• [Selected extract]:
::::::::

In this business era, companies and entrepreneurs suffer residual effect in the face of an ever-growing technology that is characterized by constant and disruptive innovations and products. Companies are consequently in a constant fight to stay afloat or go under the tide, a fight that includes multinational groups such as Google, Microsoft, IKEA, and Accenture. This development led to the emergence of corporate innovation hubs.
Today, many major corporations have adopted the innovation hub model in their establishments. Google and Microsoft were among the foremost to successfully launch innovation labs, a move that has enabled their business to increase customer value, and create more market opportunity despite competitions.
IKEA, Accenture and others are following the trend to ensure they also stay ahead of the curve. Launching innovation labs has allowed these companies to retain their best minds and to partner with or acquire relevant start-ups that share similar ideas for developing great products and improved service delivery.

::::::::

• [Task set]:
1. Decide whether each statement agrees with the passage on corporate innovation hubs, answering yes or no and quoting the words that settle it: (a) Google and Microsoft were among the first companies to launch innovation labs. (b) IKEA was one of the earliest companies to launch an innovation lab. (c) Innovation labs have helped companies keep their best minds.
2. According to the passage on corporate innovation hubs, why did these hubs emerge? Answer in one to three sentences.
3. Continue the passage on corporate innovation hubs, starting after its last sentence.
The data that follows is separate from the passage on corporate innovation hubs.

::::::::

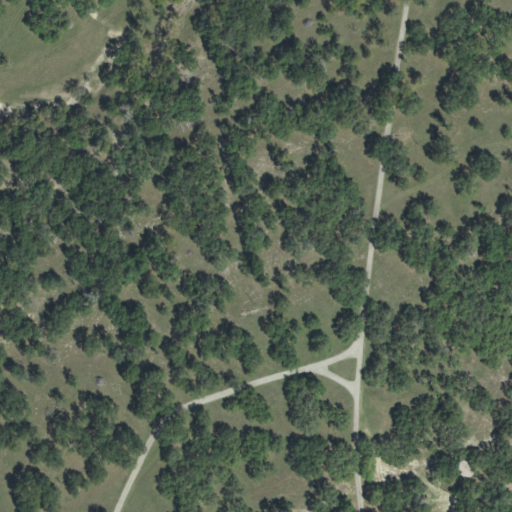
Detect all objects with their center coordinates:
road: (369, 255)
road: (213, 399)
building: (462, 470)
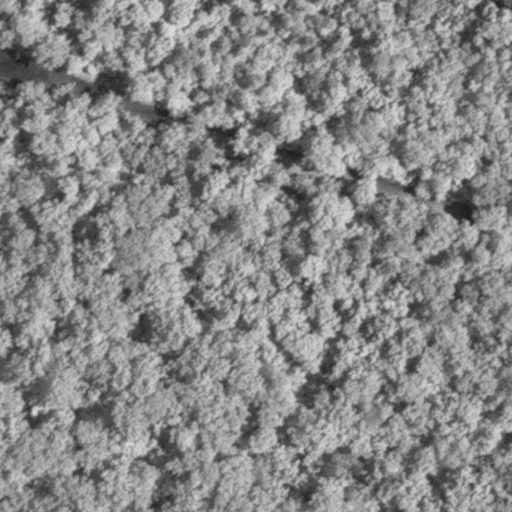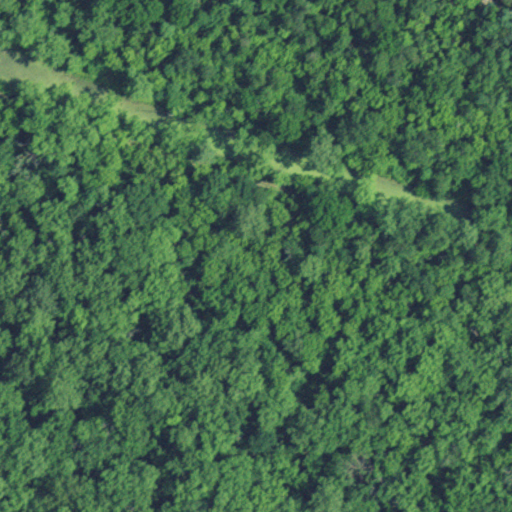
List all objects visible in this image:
road: (497, 9)
road: (254, 181)
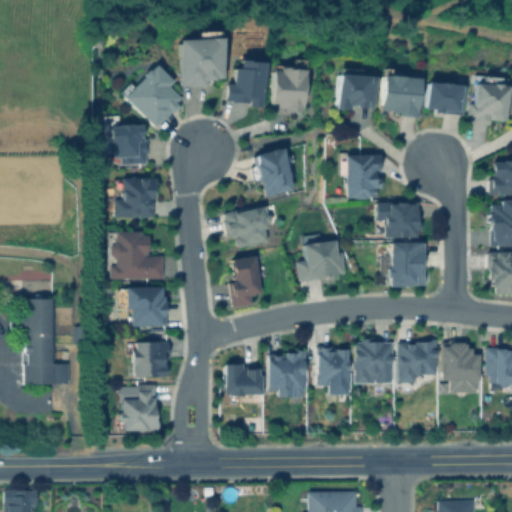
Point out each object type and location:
building: (194, 60)
building: (243, 83)
building: (284, 90)
building: (351, 91)
building: (395, 94)
building: (149, 95)
building: (439, 97)
building: (510, 99)
building: (484, 102)
building: (125, 142)
building: (269, 171)
building: (357, 175)
building: (499, 176)
building: (132, 197)
building: (394, 218)
building: (498, 222)
building: (243, 225)
road: (450, 232)
building: (130, 256)
building: (316, 260)
building: (401, 263)
building: (497, 271)
building: (239, 280)
building: (142, 304)
road: (193, 305)
road: (353, 309)
building: (37, 343)
building: (411, 358)
building: (368, 361)
building: (496, 365)
building: (455, 367)
building: (328, 368)
building: (281, 372)
building: (236, 379)
building: (135, 409)
road: (303, 460)
road: (47, 463)
road: (391, 486)
building: (15, 500)
building: (328, 501)
building: (449, 505)
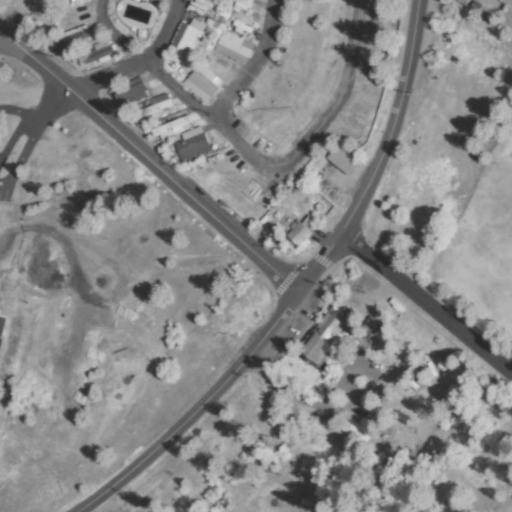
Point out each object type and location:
building: (69, 0)
building: (72, 0)
building: (215, 1)
building: (242, 3)
building: (207, 13)
building: (205, 14)
road: (164, 35)
building: (75, 36)
road: (111, 37)
building: (75, 38)
building: (185, 41)
building: (188, 41)
building: (232, 47)
building: (234, 48)
building: (93, 55)
building: (95, 56)
road: (256, 65)
building: (205, 80)
building: (201, 85)
building: (130, 92)
building: (130, 94)
building: (155, 106)
building: (157, 109)
building: (169, 128)
building: (171, 129)
building: (190, 144)
building: (191, 146)
road: (254, 159)
building: (343, 160)
building: (346, 160)
road: (151, 163)
building: (300, 232)
building: (303, 232)
road: (303, 290)
road: (425, 303)
building: (1, 323)
building: (1, 326)
building: (372, 328)
building: (327, 336)
building: (324, 337)
building: (392, 434)
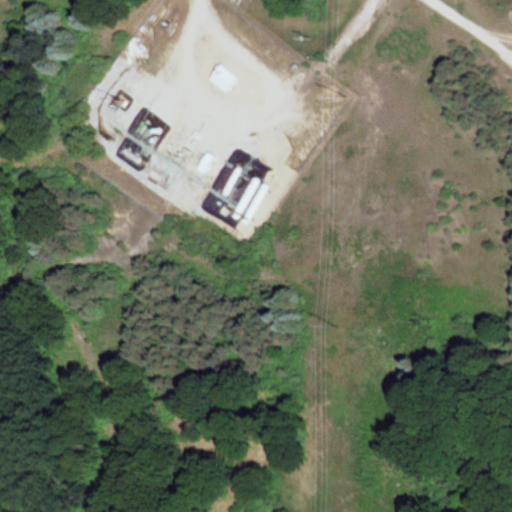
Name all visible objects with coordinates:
building: (225, 80)
building: (195, 161)
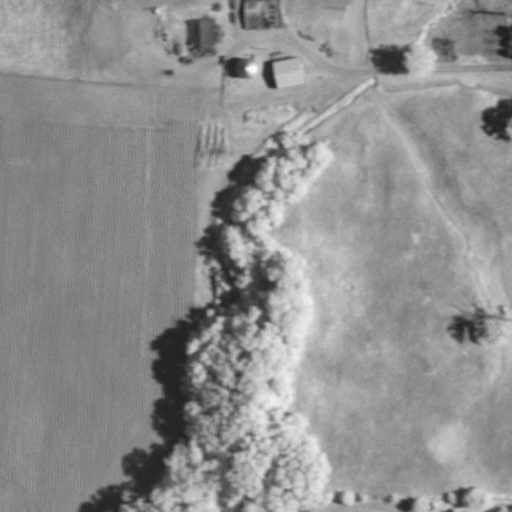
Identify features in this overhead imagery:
building: (199, 30)
building: (243, 67)
road: (368, 70)
building: (286, 72)
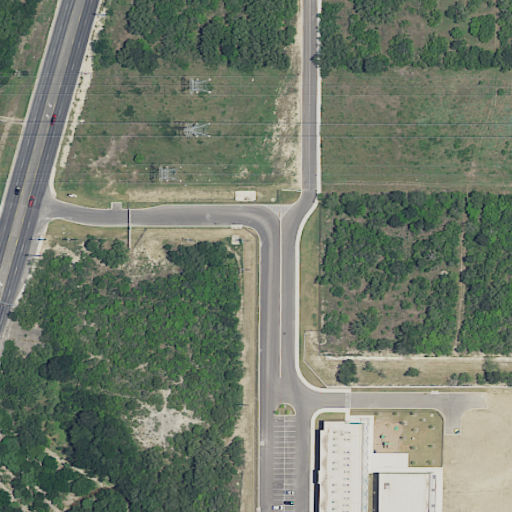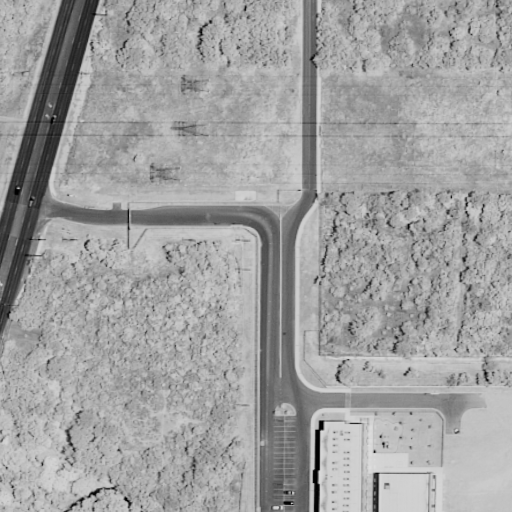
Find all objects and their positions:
power tower: (201, 86)
power tower: (201, 130)
road: (41, 146)
power tower: (173, 174)
road: (154, 217)
road: (279, 252)
road: (382, 402)
road: (302, 440)
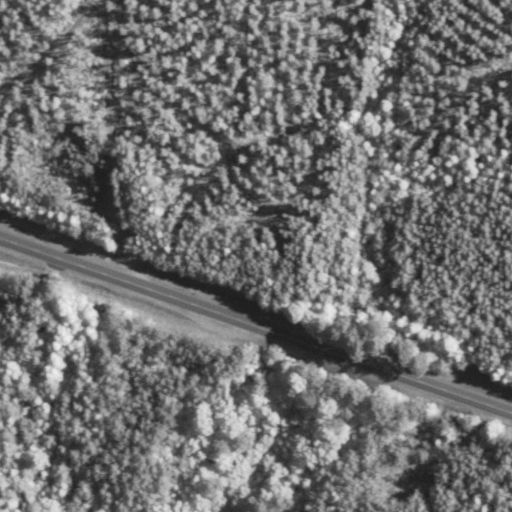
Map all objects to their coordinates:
road: (256, 325)
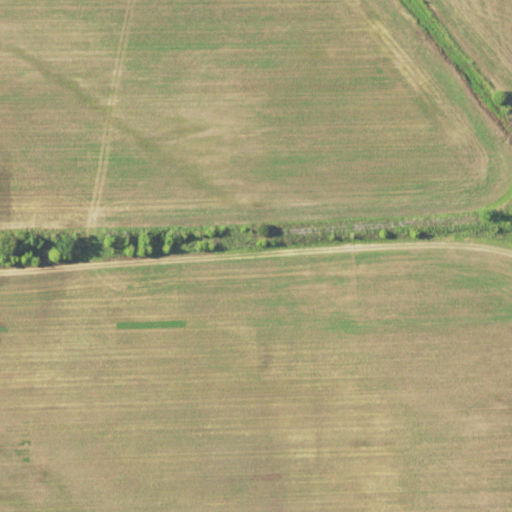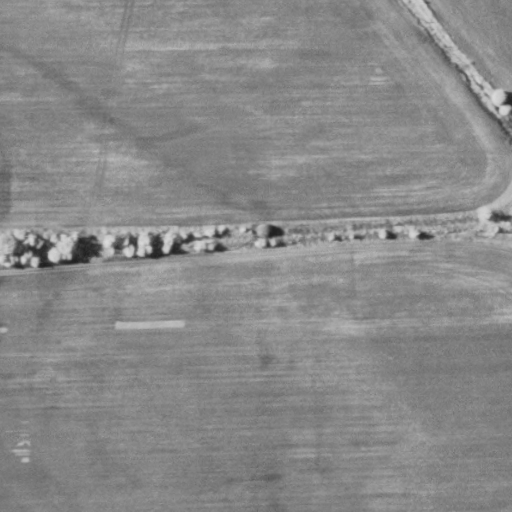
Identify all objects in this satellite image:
railway: (256, 234)
road: (33, 321)
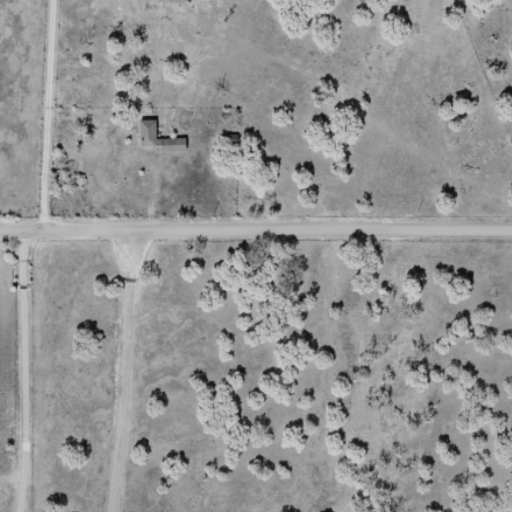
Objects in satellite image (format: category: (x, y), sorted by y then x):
road: (48, 113)
building: (157, 140)
road: (12, 227)
road: (267, 227)
road: (18, 370)
road: (125, 370)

::::::::

• [Responses by task]:
1.
(a) Yes: "Google and Microsoft were among the foremost to successfully launch innovation labs."
(b) No: "IKEA, Accenture and others are following the trend to ensure they also stay ahead of the curve."
(c) Yes: "Launching innovation labs has allowed these companies to retain their best minds."

2. Technology keeps growing, with constant and disruptive innovations and products. This leaves companies, including multinational groups, in a constant fight to stay afloat or go under. That development led to the emergence of corporate innovation hubs.

3.
Accenture is considering to establish 10 more innovation labs
Accenture launched its first lab in 2006 in Chicago and the company is currently nursing a future with plans to establish ten additional innovation labs across the US by 2020.
Bob Markham, a managing director at Accenture Digital said: “One of the things our clients suffer from a little bit is: they’re part of large corporations with a lot of cultural inertia. They don’t always get exposed to a lot of diversity of thought.” Markham is heading the company’s first innovation lab, which currently has about 600 full-time employees and working with four startups.
Through these innovation labs, Accenture is determined to create innovations that will help their clients’ businesses enjoy continuous growth, develop viable products and maintain relevance while withstanding the rising disruptive innovations from competitions. And this has been proven with Marriott International. Accenture’s target is to collaborate with many bright minds and start-ups in technology that will serve its growing clientele. Through this partnership, the company can spend less on product design and research, and also develop more viable products in a lesser time frame.
IKEA aims to create a better everyday life
Since launching its innovation lab, IKEA has reinforced the mission and has strengthened commitment towards creating a better everyday life.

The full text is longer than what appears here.